To have all that bike mending outside the warehouse in plain view from the sidewalk throws an interesting light on last week’s SDOT’s quarterly bike share report.  SDOT field audits for the second quarter of 2019 found safety maintenance issues on 2% of Lime Bikes and a further 5.6% of Lime bikes not meeting SDOT’s standards of good working order. That would extrapolate to about 200 bikes if Lime has 2,500 bikes in service in Seattle. Maybe some of those bikes, or ones like them, were now these bikes in Ballard, getting first aid or major surgery from the bike medics under the pop-up tents in the parking lot. A closer look at the bikes themselves might reveal a lot about how fate and hard use treat a bike-share bike in Seattle.

More intriguing, however, are some other dots, maybe connected, maybe not.  The same night the bike batteries ignited in the Lime Bike Ballard warehouse, a passerby video caught some spectacular Lime Bike battery pyrotechnics on the UW campus, sparking reports of Seattle Fire Department concerns about increased fires from proliferation of all sorts of devices, from smart phones to hoverboards, using lithium-ion batteries. A call to the Lime Bike spokesperson whose number I was given to get answers to my questions has not been returned. 

E-bike battery fire news has been a bit of a rage lately, not just from Seattle, but from the  East Coast and San Francisco. But most of the battery-fire news is currently coming from the e-scooter world that Seattle has not yet entered.  Last fall Lime took 2,000 e-scooters out of service in an “abundance of caution” over fire risks from a potential battery manufacturing defect, according to the Washington Post.  Meanwhile, only ten days ago e-scooter competitor Skip’s scooters were returned to Washington D.C. streets after a fire-related fleet grounding last May.

All of which prompts the question: are these batteries ready for prime time, particularly if they get banged up by careless riders or vandalized by the angry or the mischievous?  

This is no idle question. SDOT just announced that its e-scooter program will finally roll out next spring after six-months due-diligence. SDOT hasn’t commented on the e-bike battery fires in context of its future e-scooter program, but the issue must be on their minds: “[SDOT Program Manager Joel] Miller says SDOT wants to see where battery technology evolves over the next six months.’”

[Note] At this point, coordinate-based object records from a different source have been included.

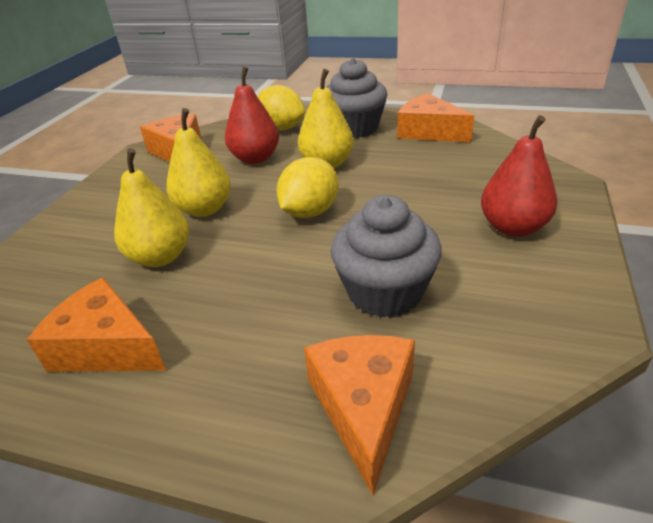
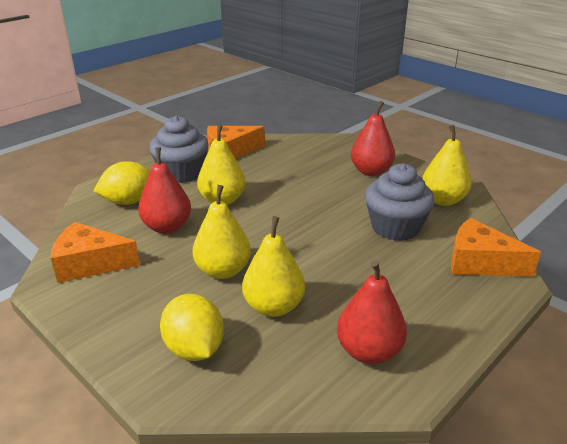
camera: 65 degrees left, 5 degrees down
orange cheese [27,277,166,372] -> red pear [337,260,407,364]
yellow lemon [276,157,339,218] -> yellow lemon moved to [160,294,224,361]
none -> yellow pear [422,125,471,206]

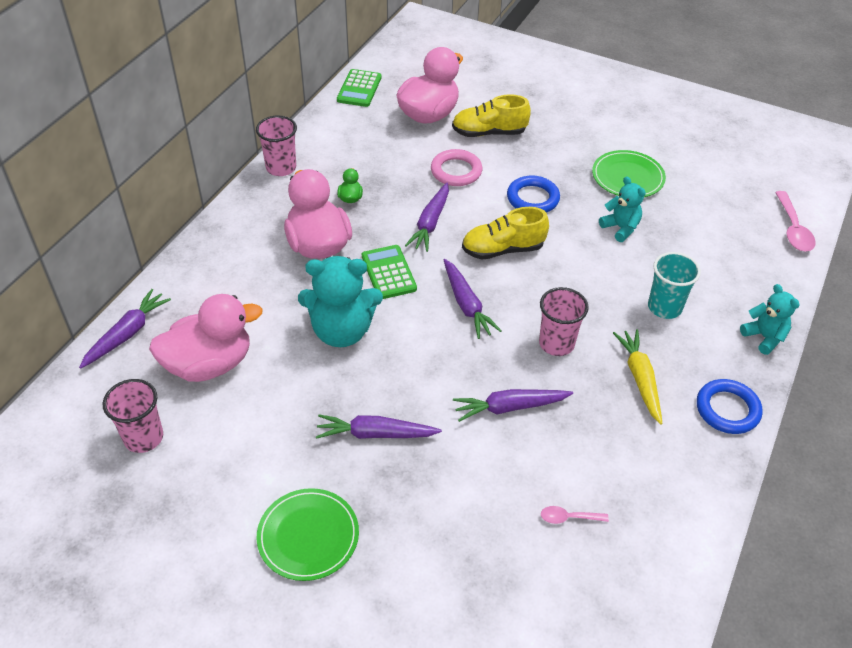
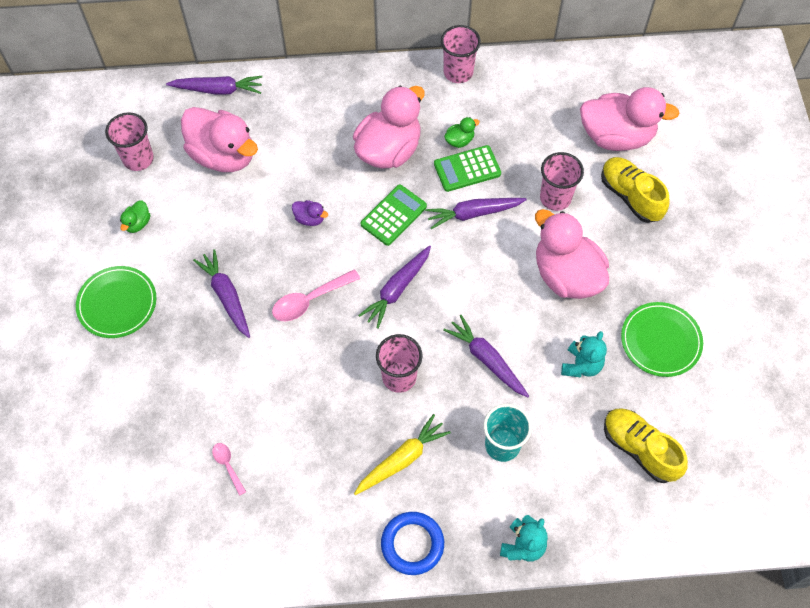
camera: 60 degrees right, 15 degrees up
turquoise teddy bear [298,256,383,347] -> purple duck [292,200,328,226]
green calculator [337,69,382,107] -> green calculator moved to [434,145,501,192]
pink ring [431,149,482,186] -> pink cup [540,152,584,211]
purple carrot [453,389,573,422] -> purple carrot moved to [443,315,529,397]
yellow shoe [462,207,549,260] -> yellow shoe moved to [604,408,688,483]
blue ring [507,175,560,213] -> pink duck [535,209,609,299]
pink spoon [775,191,816,251] -> pink spoon moved to [272,269,360,321]
none -> green duck [120,200,150,233]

Evolves indeed. Sounds as if due diligence should be the order of the day.  

Image: Doug MacDonald

Doug MacDonald
Doug MacDonald
Doug MacDonald has served as chief executive in infrastructure agencies in Massachusetts (Greater Boston drinking water/wastewater) and Washington State (Secretary of Transportation, 2001-2007). His best job was fifty years ago as a rural extension agent in the Peace Corps in Malawi in southern Africa. He has written on the environment, transportation and politics for professional and general publications for many years.

3 COMMENTS

  1. About the coming of e-scooters (which I tried out myself within Belle Isle Park in Detroit, Michigan a few weeks ago, a city where several brands of them are available on sidewalks downtown), note this academic journal article describing that in Munich, Germany, a small sample of residents using electric scooters found that “a majority of daily trips is suitable for e-scooters and charging infrastructure is sufficient for this kind of vehicle, while subjective safety, weather conditions, and baggage capacity are restricting attributes.”
    “Usage of e-Scooters in Urban Environments” by Cornelius Hardt and Klaus Bogenberger in
    Transportation Research Procedia, Volume 37, 2019, Pages 155-16
    Full text at https://www.sciencedirect.com/science/article/pii/S2352146518305933

  2. e-Scooters, electric bikes, electric skateboards…..the cycling ethos that was supposed to get us out of our cars, get us some exercise and make us healthier has devolved into just another commercial enterprise that allows us to be as lazy as ever. Why is it that technology so often seems to lead us downhill not up?